I can’t remember where I saw this tip but for me it was the decider and something worth sharing:
If you are a business user, with experience in Microsoft Excel, you should select R to start your foray into data science. R is a single threaded object oriented functional programming language and once you understand the key commands, it’s logical to use. Being single threaded it is quite predictable, which has been great for me as a novice programmer. R has a great graphics package which supplements what i really shines at, wrangling data.
If you have some coding experience on the other hand, Python is a much more general purpose language and on par for most things R is ‘good’ at.
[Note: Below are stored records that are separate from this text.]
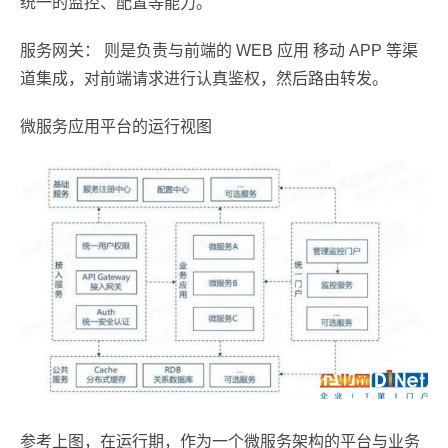
统一的监控、配置等能力。
服务网关： 则是负责与前端的 WEB 应用 移动 APP 等渠
道集成，对前端请求进行认真鉴权，然后路由转发。
微服务应用平台的运行视图
参考上图，在运行期，作为一个微服务架构的平台与业务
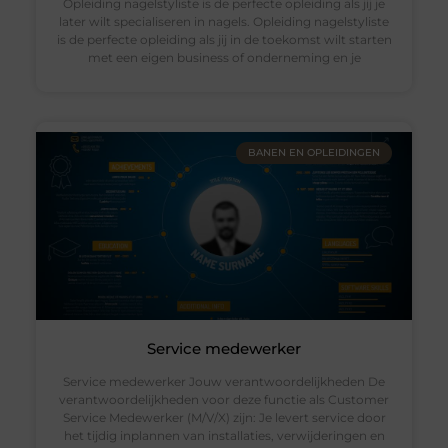
Opleiding nagelstyliste is de perfecte opleiding als jij je
later wilt specialiseren in nagels. Opleiding nagelstyliste
is de perfecte opleiding als jij in de toekomst wilt starten
met een eigen business of onderneming en je
BANEN EN OPLEIDINGEN
Service medewerker
Service medewerker Jouw verantwoordelijkheden De
verantwoordelijkheden voor deze functie als Customer
Service Medewerker (M/V/X) zijn: Je levert service door
het tijdig inplannen van installaties, verwijderingen en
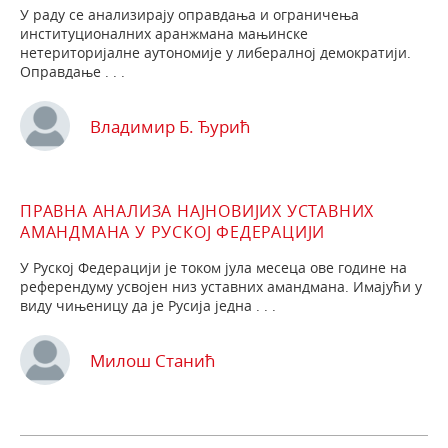
У раду се анализирају оправдања и ограничења
институционалних аранжмана мањинске
нетериторијалне аутономије у либералној демократији.
Оправдање . . .
Владимир Б. Ђурић
ПРАВНА АНАЛИЗА НАЈНОВИЈИХ УСТАВНИХ
АМАНДМАНА У РУСКОЈ ФЕДЕРАЦИЈИ
У Руској Федерацији је током јула месеца ове године на
референдуму усвојен низ уставних амандмана. Имајући у
виду чињеницу да је Русија једна . . .
Милош Станић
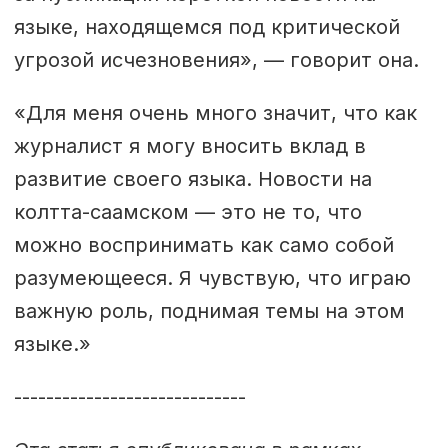
языке, находящемся под критической
угрозой исчезновения», — говорит она.
«Для меня очень много значит, что как
журналист я могу вносить вклад в
развитие своего языка. Новости на
колтта-саамском — это не то, что
можно воспринимать как само собой
разумеющееся. Я чувствую, что играю
важную роль, поднимая темы на этом
языке.»
-----------------------------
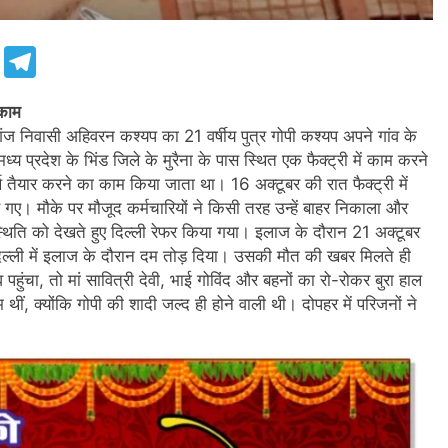
e
Telegram
 काम
मगंज निवासी अहिवरन कश्यप का 21 वर्षीय पुत्र गोपी कश्यप अपने गांव के
्य प्रदेश के भिंड जिले के मुरैना के पास स्थित एक फैक्ट्री में काम करने
्थ तैयार करने का काम किया जाता था। 16 अक्टूबर की रात फैक्ट्री में
। मौके पर मौजूद कर्मचारियों ने किसी तरह उन्हें बाहर निकाला और
स्थिति को देखते हुए दिल्ली रेफर किया गया। इलाज के दौरान 21 अक्टूबर
 दिल्ली में इलाज के दौरान दम तोड़ दिया। उसकी मौत की खबर मिलते ही
हुंचा, तो मां सावित्री देवी, भाई गोविंद और बहनों का रो-रोकर बुरा हाल
ीं, क्योंकि गोपी की शादी जल्द ही होने वाली थी। दोपहर में परिजनों ने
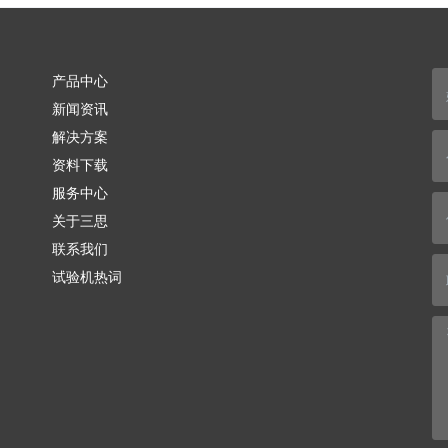
产品中心
新闻资讯
解决方案
资料下载
服务中心
关于三思
联系我们
试验机热词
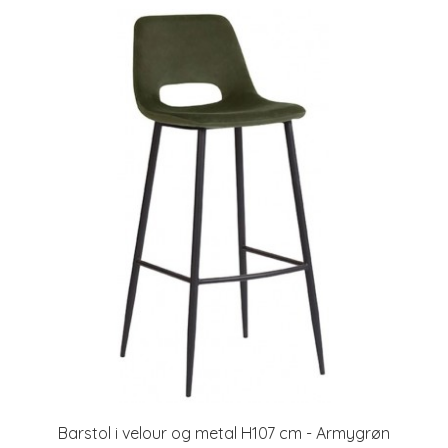
Barstol i velour og metal H107 cm - Armygrøn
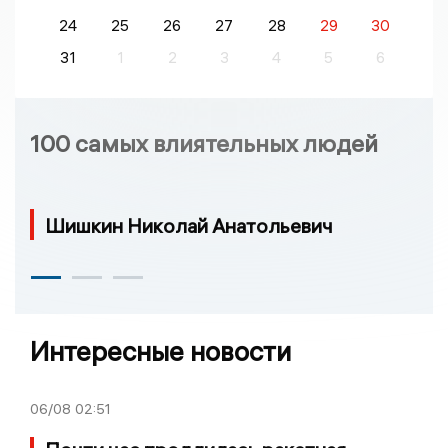
24
25
26
27
28
29
30
31
1
2
3
4
5
6
100 самых влиятельных людей
Шишкин Николай Анатольевич
Интересные новости
06/08
02:51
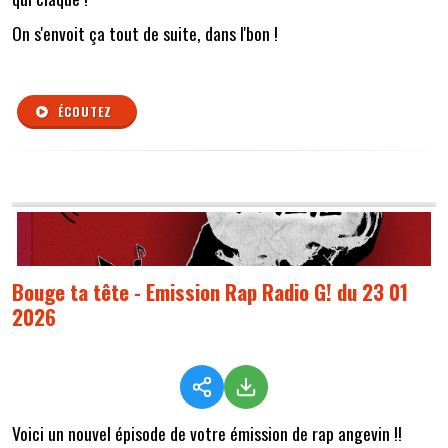
On s'envoit ça tout de suite, dans l'bon !
ÉCOUTEZ
Bouge ta tête - Emission Rap Radio G! du 23 01
2026
Voici un nouvel épisode de votre émission de rap angevin !!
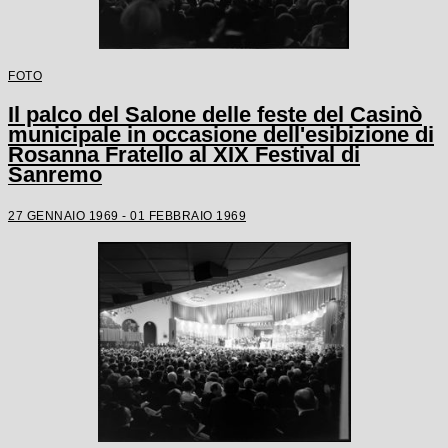
FOTO
Il palco del Salone delle feste del Casinò
municipale in occasione dell'esibizione di
Rosanna Fratello al XIX Festival di
Sanremo
27 GENNAIO 1969 - 01 FEBBRAIO 1969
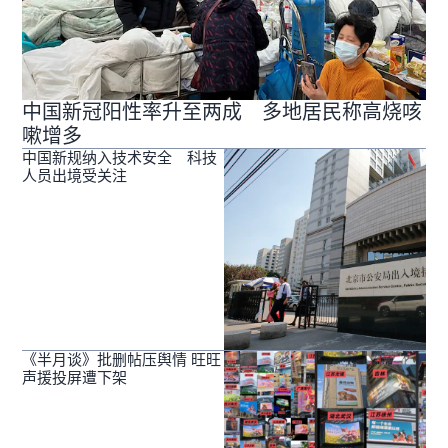
中国新冠阳性率升至两成 多地居民称高烧咳
嗽增多
中国新规纳入技术安全 科技
人员出境受关注
《半月谈》批删帖压舆情 旺旺
声援投屏遭下架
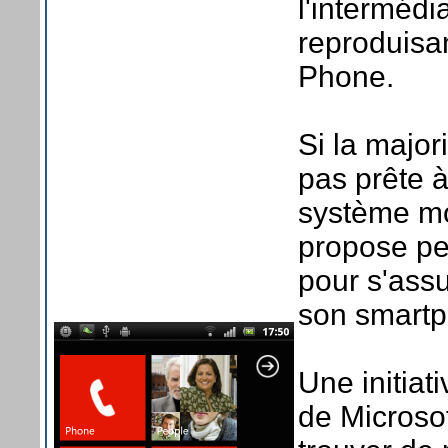
l'intermédi
reproduisa
Phone.
Si la major
pas prête à
système mo
propose peu
pour s'assu
son smartp
Une initiat
de Microso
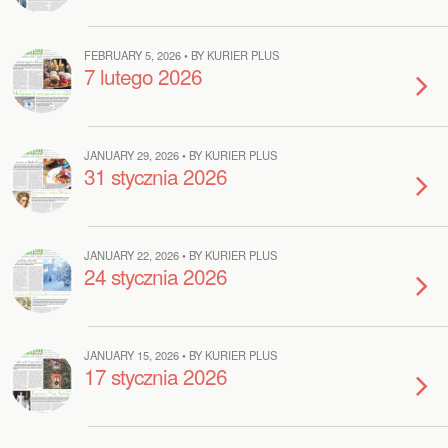
FEBRUARY 5, 2026 • BY KURIER PLUS
7 lutego 2026
JANUARY 29, 2026 • BY KURIER PLUS
31 stycznia 2026
JANUARY 22, 2026 • BY KURIER PLUS
24 stycznia 2026
JANUARY 15, 2026 • BY KURIER PLUS
17 stycznia 2026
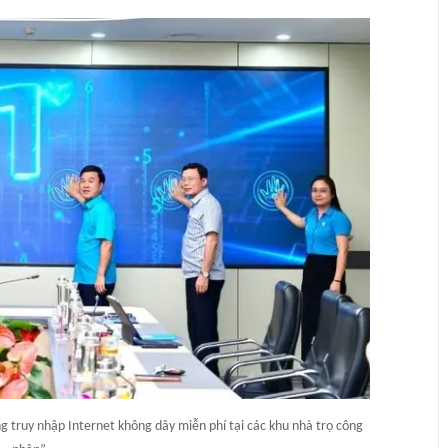
g truy nhập Internet không dây miễn phí tại các khu nhà trọ công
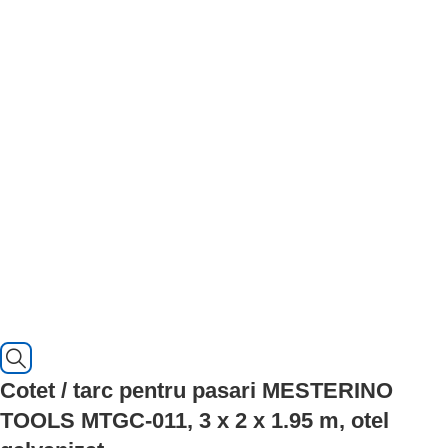
Cotet / tarc pentru pasari MESTERINO
TOOLS MTGC-011, 3 x 2 x 1.95 m, otel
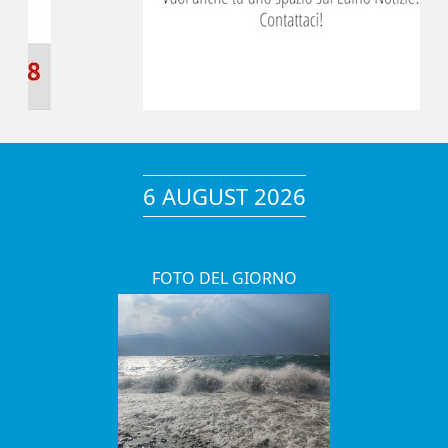
6 AUGUST 2026
FOTO DEL GIORNO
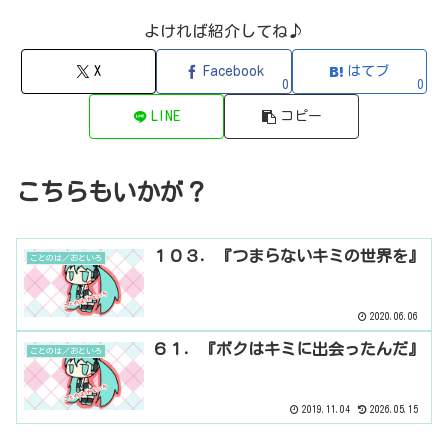
よければ紹介してね♪
X
Facebook
はてブ
0
0
LINE
コピー
こちらもいかが？
１０３．『つまらないキミの世界を』
ことのは／おといろ
2020.06.06
６１．『ボクはキミに出会ったんだ』
ことのは／おといろ
2019.11.04
2026.05.15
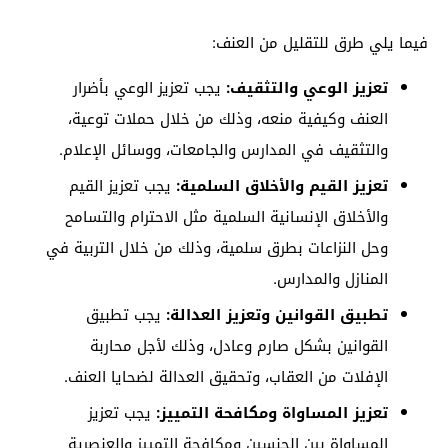
فيما يلي طرق للتقليل من العنف:
تعزيز الوعي والتثقيف:
يجب تعزيز الوعي بأضرار
العنف وكيفية منعه، وذلك من خلال حملات توعية،
والتثقيف في المدارس والجامعات، ووسائل الإعلام.
تعزيز القيم والأخلاق السلمية:
يجب تعزيز القيم
والأخلاق الإنسانية السلمية مثل الاحترام والتسامح
وحل النزاعات بطرق سلمية، وذلك من خلال التربية في
المنازل والمدارس.
تطبيق القوانين وتعزيز العدالة:
يجب تطبيق
القوانين بشكل صارم وعادل، وذلك لأجل محاربة
الإفلات من العقاب، وتحقيق العدالة لضحايا العنف.
تعزيز المساواة ومكافحة التمييز:
يجب تعزيز
المساواة بين الجنسين ومكافحة التمييز والعنصرية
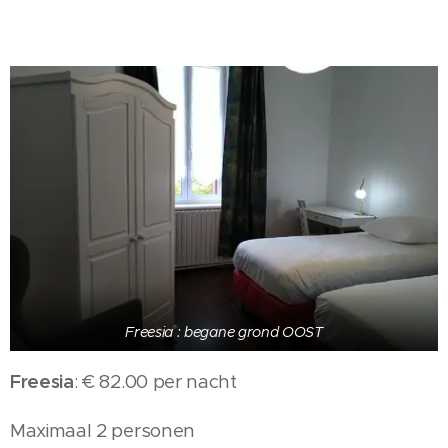
Freesia : begane grond OOST
Freesia
: € 82.00 per nacht
Maximaal 2 personen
Both groups have strong communities that share their knowledge in various blogs and events and really I think both are great choices.
Now that I have been using R for about a year, I’v had a chance to use it in the workplace showing off R’s capabilities by building machine learning churn and classification models to provide some business insights. A Python expert with an interest in machine learning saw the few lines of code required to wrangle the dataset, train a model and predict outcomes and quite frankly, he was shocked. We had a bit of an awkward R to Python conversation trying to understand the differences between data arrays and data frames afterwards, though for me this clarified where R was strong, ease of wrangling and building a model quickly for iterative improvement.
At the end of this my recommendation is, just pick one and start. Though I am still learning R, it is clear to me I will also need to learn Python to gain the unique benefits each language provides, magnified through collaboration.